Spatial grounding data
┏━━
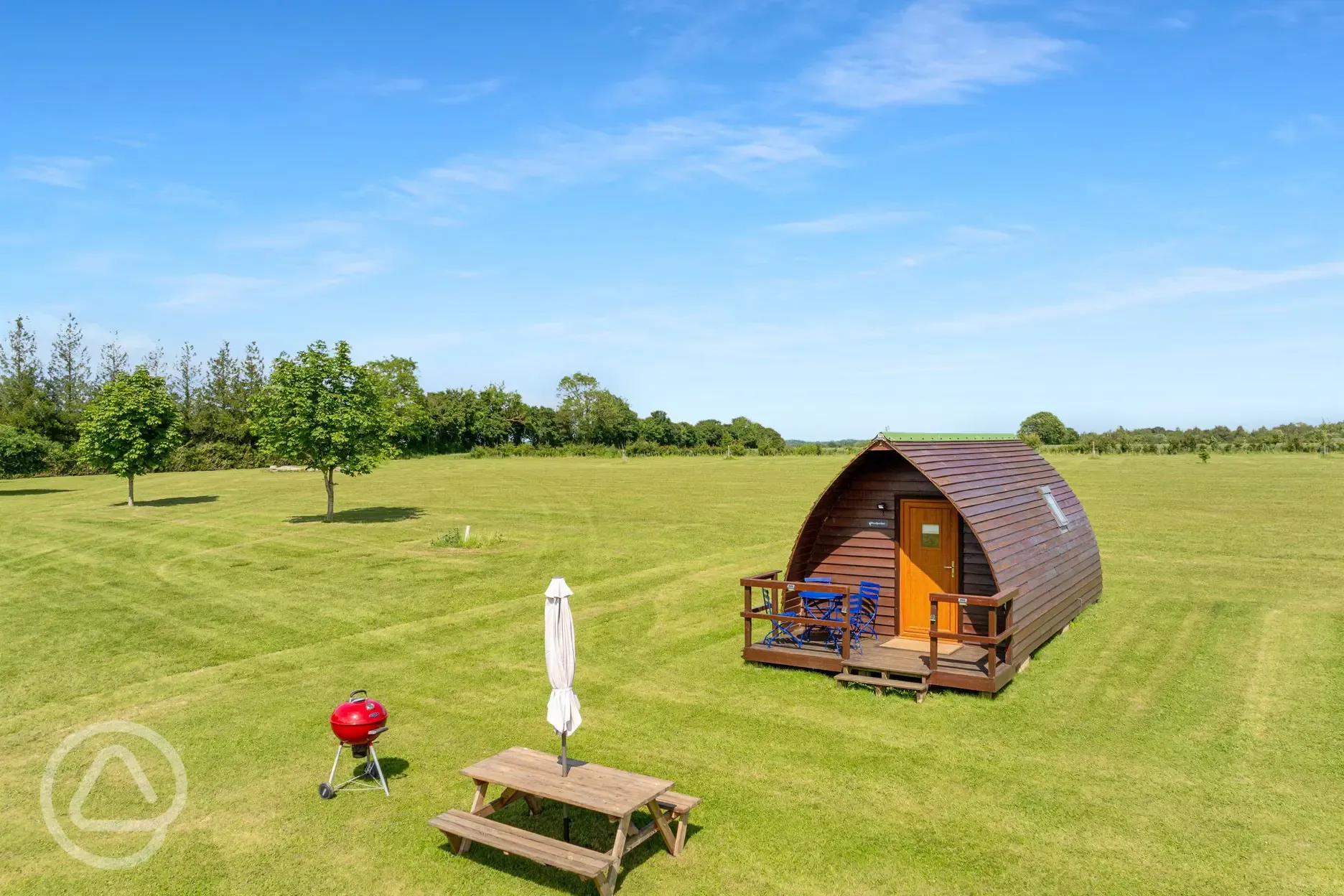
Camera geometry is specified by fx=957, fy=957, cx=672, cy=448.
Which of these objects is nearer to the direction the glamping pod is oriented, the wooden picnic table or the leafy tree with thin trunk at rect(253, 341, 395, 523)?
the wooden picnic table

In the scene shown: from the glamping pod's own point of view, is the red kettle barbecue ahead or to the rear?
ahead

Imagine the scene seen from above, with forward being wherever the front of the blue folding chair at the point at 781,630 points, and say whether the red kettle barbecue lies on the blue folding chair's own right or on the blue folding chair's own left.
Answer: on the blue folding chair's own right

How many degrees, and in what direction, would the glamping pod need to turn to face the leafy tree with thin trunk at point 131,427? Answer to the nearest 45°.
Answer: approximately 90° to its right

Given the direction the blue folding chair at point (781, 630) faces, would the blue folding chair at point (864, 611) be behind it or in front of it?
in front

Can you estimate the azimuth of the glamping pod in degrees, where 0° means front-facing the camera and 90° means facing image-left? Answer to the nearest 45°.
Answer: approximately 45°

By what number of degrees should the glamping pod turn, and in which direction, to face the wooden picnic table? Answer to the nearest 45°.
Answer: approximately 45° to its left

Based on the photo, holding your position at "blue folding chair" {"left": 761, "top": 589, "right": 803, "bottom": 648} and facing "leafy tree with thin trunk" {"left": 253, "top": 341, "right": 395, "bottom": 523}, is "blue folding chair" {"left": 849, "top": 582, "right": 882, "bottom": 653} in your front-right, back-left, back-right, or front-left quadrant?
back-right

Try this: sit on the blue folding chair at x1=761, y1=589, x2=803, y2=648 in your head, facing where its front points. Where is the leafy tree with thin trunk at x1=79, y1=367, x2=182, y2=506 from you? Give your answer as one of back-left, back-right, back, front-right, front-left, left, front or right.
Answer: back-left

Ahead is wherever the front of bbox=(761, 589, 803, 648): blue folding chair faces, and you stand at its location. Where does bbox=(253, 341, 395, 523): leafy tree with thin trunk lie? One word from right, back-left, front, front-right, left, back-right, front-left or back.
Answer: back-left

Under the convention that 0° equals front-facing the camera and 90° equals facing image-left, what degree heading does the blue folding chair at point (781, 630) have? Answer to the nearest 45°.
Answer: approximately 270°

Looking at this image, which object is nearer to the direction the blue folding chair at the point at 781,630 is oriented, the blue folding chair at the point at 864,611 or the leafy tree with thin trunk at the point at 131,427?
the blue folding chair
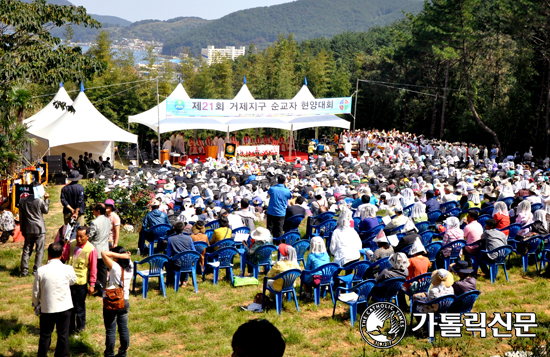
┗━━
Copy the entries word for word, from their beginning through the line containing "Answer: approximately 45° to its left", including both ends. Leave the pictures out of your copy.

Camera geometry is specified by fx=957, fy=957, cx=672, cy=448.
Which of these objects is nearer to the direction the glamping pod is oriented, the wooden picnic table or the leafy tree with thin trunk at rect(253, 341, 395, 523)?
the wooden picnic table

In the scene shown: from the glamping pod's own point of view, is the red kettle barbecue ahead or to the rear?
ahead

Imagine the scene seen from above, with forward being wherever the front of the blue folding chair at the point at 781,630 points, and say whether the red kettle barbecue lies on the blue folding chair's own right or on the blue folding chair's own left.
Answer: on the blue folding chair's own right

How many degrees, and in what direction, would the glamping pod need to turn to face the leafy tree with thin trunk at point 131,427? Answer to the nearest 45°.
Answer: approximately 90° to its right

Given the direction the blue folding chair at point (781, 630) faces, would the blue folding chair at point (864, 611) be behind it or in front of it?
in front

Can you estimate the azimuth of the glamping pod in degrees, where 0° means front-facing the camera and 90° means facing image-left? Answer to the nearest 45°.
Answer: approximately 45°

By what number of degrees should the glamping pod turn, and in which direction, to face the wooden picnic table? Answer to the nearest 45°.
Answer: approximately 45° to its left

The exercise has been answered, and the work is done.